Organic acids may be written RCOOH. Again, the hydrogen is mobile, though most often, the acid is weaker than an inorganic acid.
RCOOH → RCOO– + H+
Formation of Esters
Below is the reaction for the formation of methyl propanoate, by the combination of methyl alcohol, CH3-OH and propanoic acid, CH3-CH2-COOH.
CH3-OH + HOOC-CH2-CH3 → CH3-OOC-CH2-CH3 + H2O
This tells us that the hydroxyl of the alcohol combines with hydrogen of the acid2 to form water, while the remaining two organic (carbon-containing) segments unite to form a molecule of ester (rewritten as CH3CH2-COO-CH3).

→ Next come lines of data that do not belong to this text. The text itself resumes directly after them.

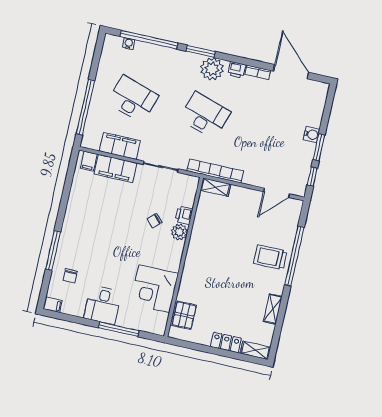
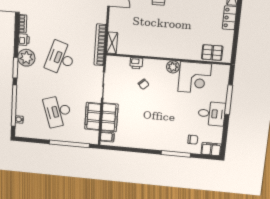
desk: (133, 99) -> (58, 111), turned -36
plant: (179, 232) -> (173, 67), moved
filing cabinet: (53, 305) -> (211, 149), width x2.00

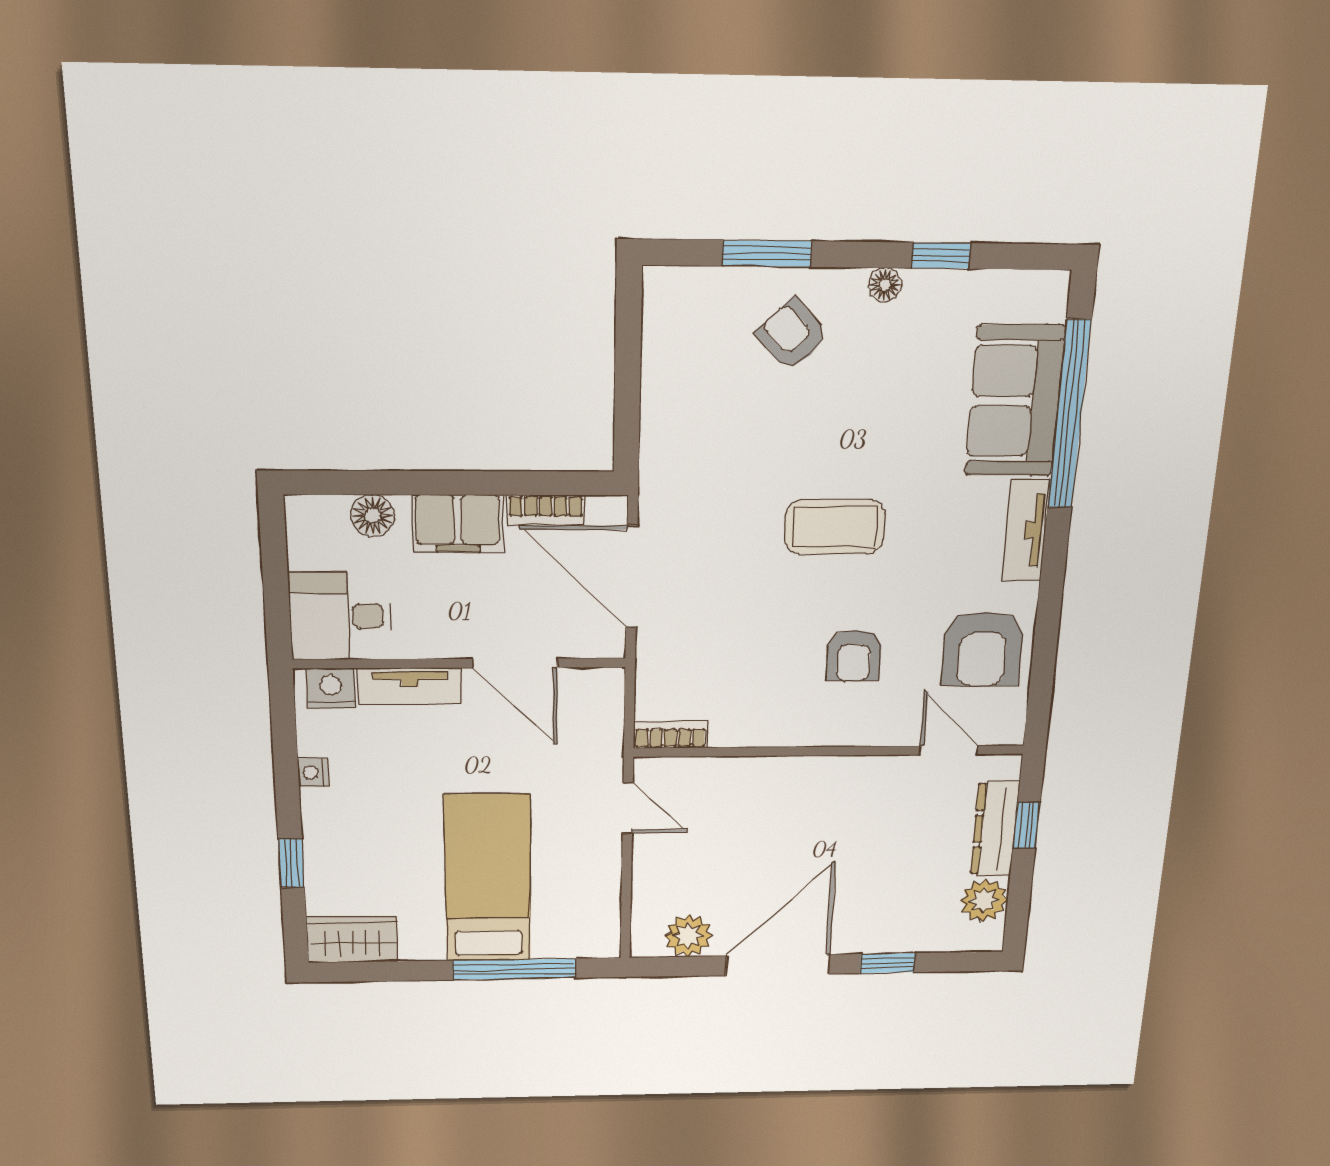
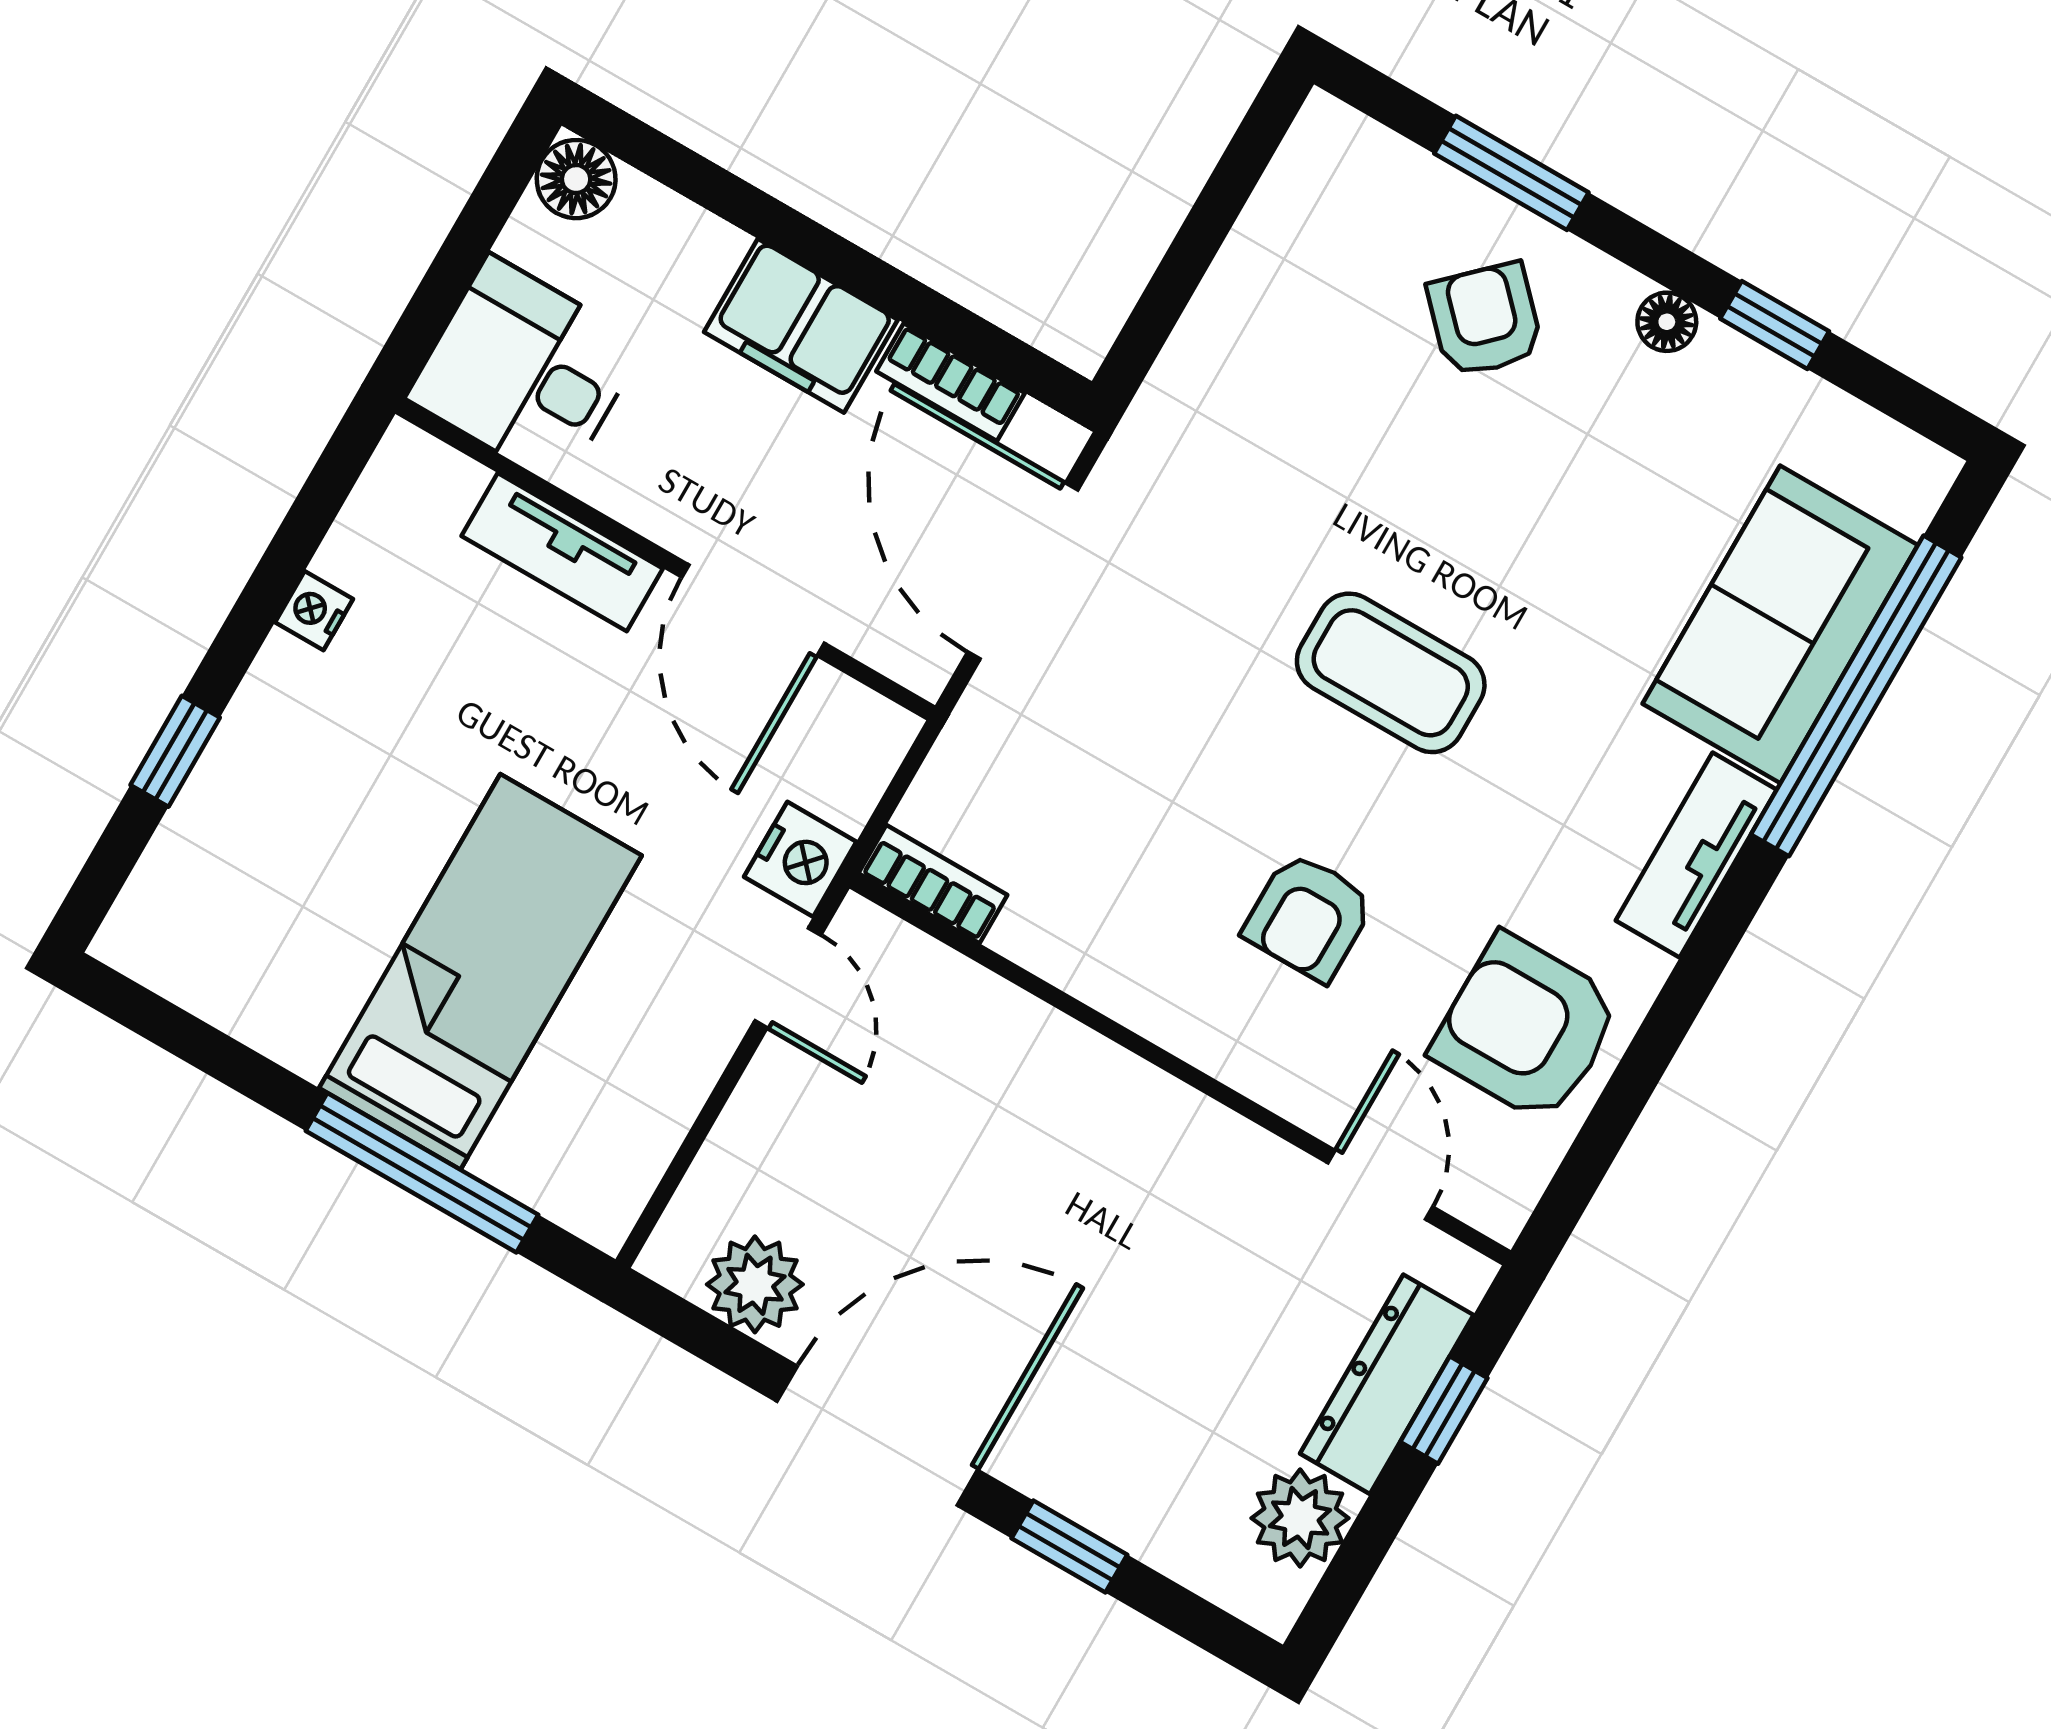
floor lamp: (373, 516) -> (576, 179), moved
armchair: (983, 649) -> (1526, 1028), turned 90
nightstand: (331, 688) -> (800, 859), moved, turned 90
wardrobe: (352, 940) -> (185, 952), removed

As can be seen from the above, the general formula for a simple ester is R-COOR’, where the prime on the second R merely means it that R may be different from the first R.
During the twentieth century, molecules were first constructed containing many ester linkages in single molecules. Such molecules are called polyesters. They are used in the manufacture of textiles, including clothing.
1 It should be noted that there are various methods of forming esters, but the simplest way of visualizing is by means of the “alcohol + organic acid” method. Also it should be noted that occasionally a compound is called ester even if an inorganic acid is used, such as a phosphoric acid “ester.”
2 Actually, the hydroxyl of the alcohol may combine with hydrogen from sulfuric acid added for that purpose. Sulfuric acid also ties up the water formed during the reaction so it doesn’t interfere with reaction completion.